[Text]
○ ○ ○ ○ ○ ○ ○
Gimson offered a more generous interpretation. "He's quite an experienced campaigner," he said. "Boris actually has thought through his campaign plan, and all the evidence on the ground is that it is working."
Johnson spent much of the campaign in the Midlands and the north, wooing working-class voters in corroded industrial towns who once voted so reliably for the Labour Party that the region was known as the party's "red wall." Many of them voted for Brexit in 2016 and blame the political establishment for thwarting their democratic will.
He has hoisted a gutted cod in a fish market in the port town of Grimsby, weighed boxes of tea bags at a Tetley Tea factory in Eaglescliffe, in the northeast, and mopped a floor in the flood-damaged Derbyshire town of Matlock — drawing japes for his janitorial skills but grudging affection for the effort.
"I like Boris," said Malt Keeling, a butcher in Sutton-in-Ashfield, a Midlands town where the Conservative candidate for Parliament has a good chance of picking off a longtime Labour seat. "He's not for the working man, I admit that," said Keeling, who is 55. "But the Tories run the economy better."
Mark Heald, an unemployed Labour voter in nearby Kirkby-in-Ashfield, credited Johnson for putting Britain on the brink of leaving the EU. "Everything he's said he would do, he's done it," he said.
But Heald, 44, said he was not ready to break with Labour. "This is the thing about this country: Who do you trust?" he said. "I don't trust any of them. I've voted Labour all my life, so I'll stick with them."
Trustworthiness has never been Johnson's strong suit, and he did little to improve his reputation during this campaign.
At the factory in Uttoxeter, he promised that Brexit would uncork a flood of pent-up investment in Britain ("We'll start to get our mojo back, to be perfectly frank," he said). What he failed to mention was that his own government had forecast that Brexit could reduce growth by as much as 6.4 per cent of Britain's gross domestic product by 2034.
○ ○ ○ ○ ○ ○ ○
[Exercise set]
- a) Answer these questions from the campaign text:
(i) In which town did Johnson mop a floor?
(ii) What is Malt Keeling's job?
(iii) According to his own government's forecast, by how much could Brexit reduce growth, and by what year?
- b) Carry on the campaign text, starting after its last sentence.

(Collected data entries)
○ ○ ○ ○ ○ ○ ○
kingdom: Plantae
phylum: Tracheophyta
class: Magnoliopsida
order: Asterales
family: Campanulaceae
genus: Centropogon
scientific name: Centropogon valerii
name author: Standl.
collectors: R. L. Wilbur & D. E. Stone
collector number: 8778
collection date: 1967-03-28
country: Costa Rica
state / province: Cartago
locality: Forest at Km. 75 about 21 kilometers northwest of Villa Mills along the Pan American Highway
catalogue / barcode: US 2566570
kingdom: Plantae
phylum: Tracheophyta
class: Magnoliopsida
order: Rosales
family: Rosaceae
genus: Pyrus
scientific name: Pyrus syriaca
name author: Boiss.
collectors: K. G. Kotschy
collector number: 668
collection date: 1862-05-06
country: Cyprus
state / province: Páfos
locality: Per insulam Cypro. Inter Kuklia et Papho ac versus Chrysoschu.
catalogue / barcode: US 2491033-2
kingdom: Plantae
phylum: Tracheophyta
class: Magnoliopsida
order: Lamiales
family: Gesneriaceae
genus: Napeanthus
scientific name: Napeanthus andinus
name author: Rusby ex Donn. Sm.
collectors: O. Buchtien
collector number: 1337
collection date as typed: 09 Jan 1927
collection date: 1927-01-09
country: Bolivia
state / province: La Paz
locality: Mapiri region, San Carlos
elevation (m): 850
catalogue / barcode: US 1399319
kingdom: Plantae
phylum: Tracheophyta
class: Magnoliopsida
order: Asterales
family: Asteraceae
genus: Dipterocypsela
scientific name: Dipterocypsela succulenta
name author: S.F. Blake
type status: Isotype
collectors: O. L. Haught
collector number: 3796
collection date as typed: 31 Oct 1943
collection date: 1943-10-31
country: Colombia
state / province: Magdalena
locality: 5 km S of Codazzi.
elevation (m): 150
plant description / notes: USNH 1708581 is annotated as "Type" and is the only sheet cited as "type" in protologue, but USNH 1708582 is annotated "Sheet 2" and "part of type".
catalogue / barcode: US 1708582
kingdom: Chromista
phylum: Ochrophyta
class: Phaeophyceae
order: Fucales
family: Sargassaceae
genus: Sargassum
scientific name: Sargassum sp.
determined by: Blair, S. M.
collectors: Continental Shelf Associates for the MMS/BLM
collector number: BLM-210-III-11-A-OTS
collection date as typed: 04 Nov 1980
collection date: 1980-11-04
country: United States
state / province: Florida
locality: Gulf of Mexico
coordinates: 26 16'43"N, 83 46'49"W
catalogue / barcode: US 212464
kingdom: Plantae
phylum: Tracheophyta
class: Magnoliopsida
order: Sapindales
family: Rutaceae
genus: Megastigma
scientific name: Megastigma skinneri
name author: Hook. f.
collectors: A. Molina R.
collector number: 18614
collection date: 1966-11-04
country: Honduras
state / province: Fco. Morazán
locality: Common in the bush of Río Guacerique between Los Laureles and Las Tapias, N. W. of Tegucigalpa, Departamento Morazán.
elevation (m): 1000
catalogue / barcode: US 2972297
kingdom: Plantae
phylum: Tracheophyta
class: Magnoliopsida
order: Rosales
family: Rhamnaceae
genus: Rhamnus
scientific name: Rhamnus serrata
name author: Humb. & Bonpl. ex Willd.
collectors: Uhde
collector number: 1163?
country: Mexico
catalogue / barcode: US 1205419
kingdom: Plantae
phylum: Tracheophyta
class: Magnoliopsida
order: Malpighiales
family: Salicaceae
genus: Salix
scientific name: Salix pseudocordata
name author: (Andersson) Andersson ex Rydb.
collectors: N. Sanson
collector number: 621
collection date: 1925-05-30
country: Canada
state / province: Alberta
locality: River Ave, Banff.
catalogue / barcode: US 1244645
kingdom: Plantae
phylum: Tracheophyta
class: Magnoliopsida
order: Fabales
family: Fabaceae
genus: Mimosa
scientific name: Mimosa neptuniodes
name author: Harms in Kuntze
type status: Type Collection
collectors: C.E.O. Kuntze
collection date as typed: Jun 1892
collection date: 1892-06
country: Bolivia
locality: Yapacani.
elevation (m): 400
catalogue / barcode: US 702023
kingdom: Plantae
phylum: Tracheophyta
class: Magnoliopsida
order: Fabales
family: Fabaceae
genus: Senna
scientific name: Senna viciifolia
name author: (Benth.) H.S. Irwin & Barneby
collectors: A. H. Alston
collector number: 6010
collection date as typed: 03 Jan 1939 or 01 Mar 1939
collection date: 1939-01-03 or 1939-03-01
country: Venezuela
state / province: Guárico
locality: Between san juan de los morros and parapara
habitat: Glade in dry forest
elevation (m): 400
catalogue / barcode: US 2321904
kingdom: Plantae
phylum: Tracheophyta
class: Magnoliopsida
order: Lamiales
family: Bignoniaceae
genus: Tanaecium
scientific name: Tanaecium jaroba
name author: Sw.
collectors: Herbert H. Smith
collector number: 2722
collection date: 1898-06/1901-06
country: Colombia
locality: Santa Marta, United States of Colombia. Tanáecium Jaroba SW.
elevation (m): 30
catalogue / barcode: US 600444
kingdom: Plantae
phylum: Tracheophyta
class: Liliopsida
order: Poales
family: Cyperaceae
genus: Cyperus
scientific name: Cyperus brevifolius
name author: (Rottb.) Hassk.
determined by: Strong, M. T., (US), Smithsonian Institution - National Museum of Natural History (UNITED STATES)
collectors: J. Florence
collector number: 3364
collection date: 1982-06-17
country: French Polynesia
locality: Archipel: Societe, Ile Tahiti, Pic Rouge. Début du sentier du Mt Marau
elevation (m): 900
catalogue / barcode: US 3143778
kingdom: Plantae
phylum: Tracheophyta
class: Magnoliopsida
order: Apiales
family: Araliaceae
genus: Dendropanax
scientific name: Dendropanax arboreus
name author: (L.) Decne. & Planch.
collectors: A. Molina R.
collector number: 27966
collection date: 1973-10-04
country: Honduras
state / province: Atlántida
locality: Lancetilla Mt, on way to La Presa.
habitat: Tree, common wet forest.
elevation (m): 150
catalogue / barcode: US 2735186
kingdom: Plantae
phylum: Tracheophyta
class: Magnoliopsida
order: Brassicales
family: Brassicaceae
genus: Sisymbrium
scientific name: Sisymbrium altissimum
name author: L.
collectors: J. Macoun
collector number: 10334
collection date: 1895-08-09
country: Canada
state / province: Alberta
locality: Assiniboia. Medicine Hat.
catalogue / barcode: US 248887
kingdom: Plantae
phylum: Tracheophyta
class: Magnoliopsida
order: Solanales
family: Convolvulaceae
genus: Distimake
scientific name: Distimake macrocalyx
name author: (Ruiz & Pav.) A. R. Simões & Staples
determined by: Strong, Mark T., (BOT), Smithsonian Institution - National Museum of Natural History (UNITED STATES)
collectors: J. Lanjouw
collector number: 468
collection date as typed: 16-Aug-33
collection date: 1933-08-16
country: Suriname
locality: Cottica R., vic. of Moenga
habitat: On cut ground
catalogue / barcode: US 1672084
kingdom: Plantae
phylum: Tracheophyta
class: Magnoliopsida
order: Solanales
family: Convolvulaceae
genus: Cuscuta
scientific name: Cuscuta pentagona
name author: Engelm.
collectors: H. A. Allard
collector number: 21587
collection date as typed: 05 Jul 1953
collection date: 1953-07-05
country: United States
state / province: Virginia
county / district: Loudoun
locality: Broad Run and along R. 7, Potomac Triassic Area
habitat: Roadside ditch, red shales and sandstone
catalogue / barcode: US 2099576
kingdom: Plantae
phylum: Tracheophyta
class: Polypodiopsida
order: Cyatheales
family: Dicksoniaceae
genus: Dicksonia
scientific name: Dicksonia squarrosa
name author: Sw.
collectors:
○ ○ ○ ○ ○ ○ ○
[Answers to each task]
- a)
(i) Matlock, a flood-damaged town in Derbyshire.
(ii) He is a butcher.
(iii) By as much as 6.4 per cent of Britain's gross domestic product, by 2034.

- b)
As he has throughout his career, Johnson still affects a carefree insouciance about the details. In Uttoxeter, he said he needed to wrap up his remarks because, "I now have to go," pausing for several awkward seconds, as he looked around for a prompt from an aide, "somewhere else." The audience tittered.
Still, Johnson's single-mindedness has unexpectedly made his campaign a somewhat joyless affair. There have been few moments of genuine spontaneity and more instances of protesters heckling.
The most memorable image of Johnson's campaign may prove to be his tense exchange with a local reporter who was trying to show him a photo of a child who had been forced to sleep on the floor of a hospital in Leeds because of a lack of beds. Rather than express sympathy for the child, a defensive Johnson grabbed the reporter's phone and stuffed it in his pocket.
Johnson's aides have tried to soften his image. They released a commercial, inspired by a scene from the film, Love Actually, in which he turns up at a woman's door and pleads wordlessly for her vote with flash cards (one of the film's stars, Hugh Grant, has campaigned vigorously against him).
But the prime minister, who made his name as a journalist, has methodically avoided scrutiny from the media. He limits access to reporters who cover his campaign and ducked an interview with the BBC's infamous interrogator, Andrew Neil. On Wednesday, when a reporter asked him to go on camera with TV anchor Piers Morgan, Johnson escaped into a walk-in refrigerator.
Such tactics outrage journalists in London. But it is not clear that they have hurt him with the working-class voters he is targeting. Despite Johnson's messy personal life, allegations of misconduct while he was mayor of London and his disingenuous handling of Brexit, the media have scarcely laid a hand on him.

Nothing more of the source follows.